*** Data extracts

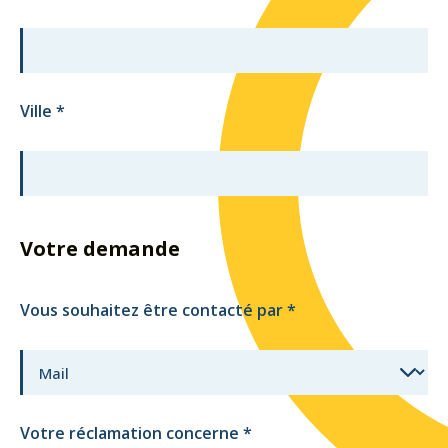
Ville
*
Votre demande
Vous souhaitez être contacté par
*
Votre réclamation concerne
*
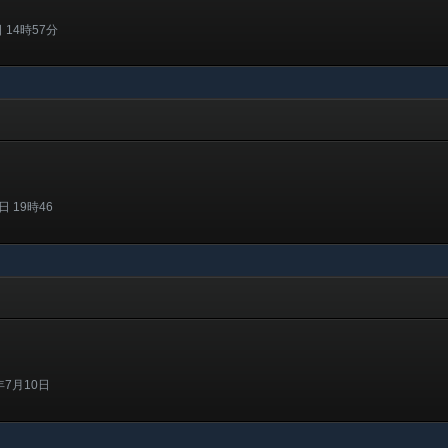
 14時57分
 19時46
年7月10日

******

[Directions] Exactly what appears in the records above must be returned, apart from the pictures.

[Output for this exercise]
Ville
*
Votre demande
Vous souhaitez être contacté par
*
Votre réclamation concerne
*
 14時57分
 19時46
年7月10日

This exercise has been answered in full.